◆ **DATA SECTION**
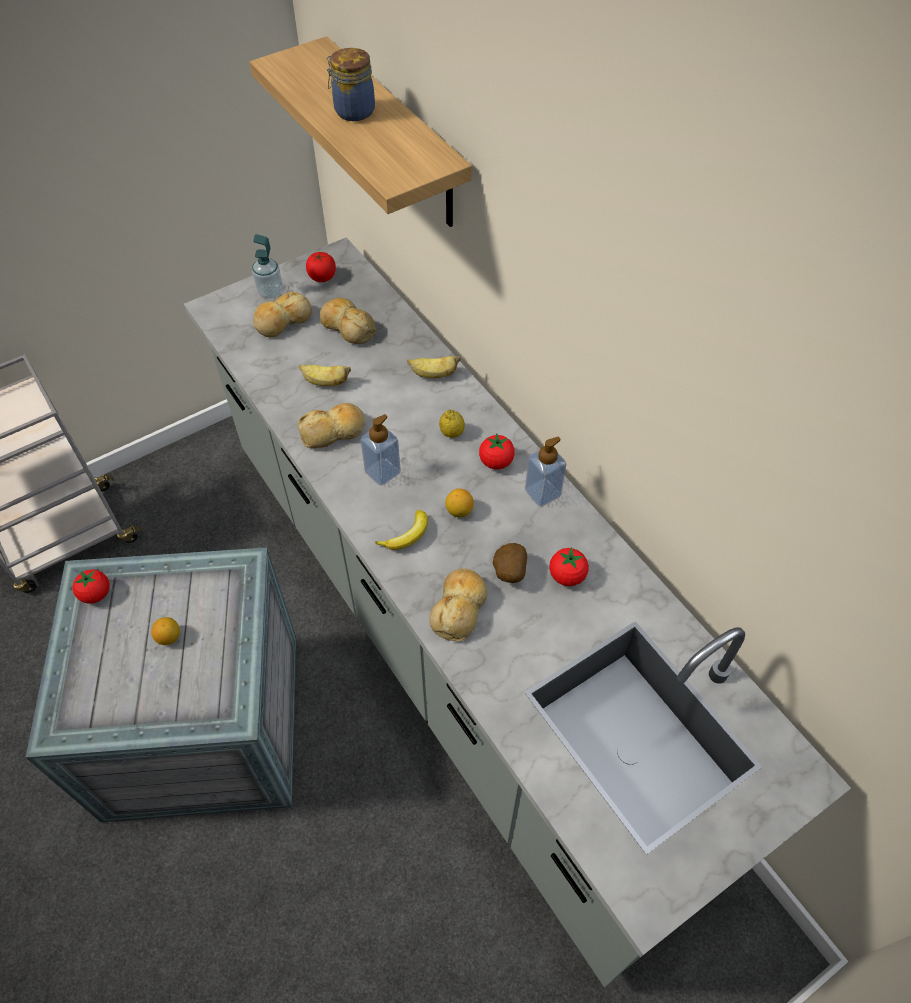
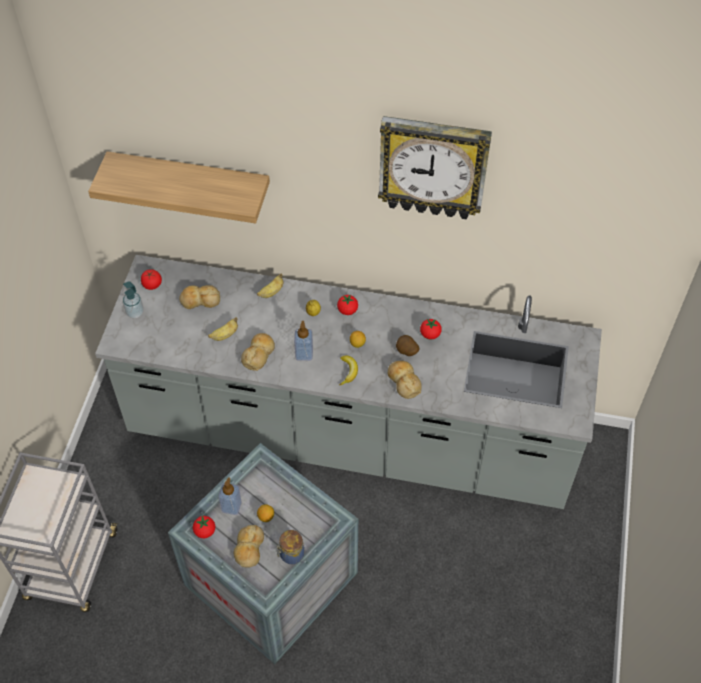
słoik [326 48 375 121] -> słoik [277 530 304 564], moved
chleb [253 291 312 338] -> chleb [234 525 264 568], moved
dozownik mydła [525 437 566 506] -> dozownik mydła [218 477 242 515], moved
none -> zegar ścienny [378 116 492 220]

◆ **PROBLEM REQUIREMENTS**
Restate each line above exactly, keeping pictures out.

◆ **WRITTEN RESPONSE**
słoik [326 48 375 121] -> słoik [277 530 304 564], moved
chleb [253 291 312 338] -> chleb [234 525 264 568], moved
dozownik mydła [525 437 566 506] -> dozownik mydła [218 477 242 515], moved
none -> zegar ścienny [378 116 492 220]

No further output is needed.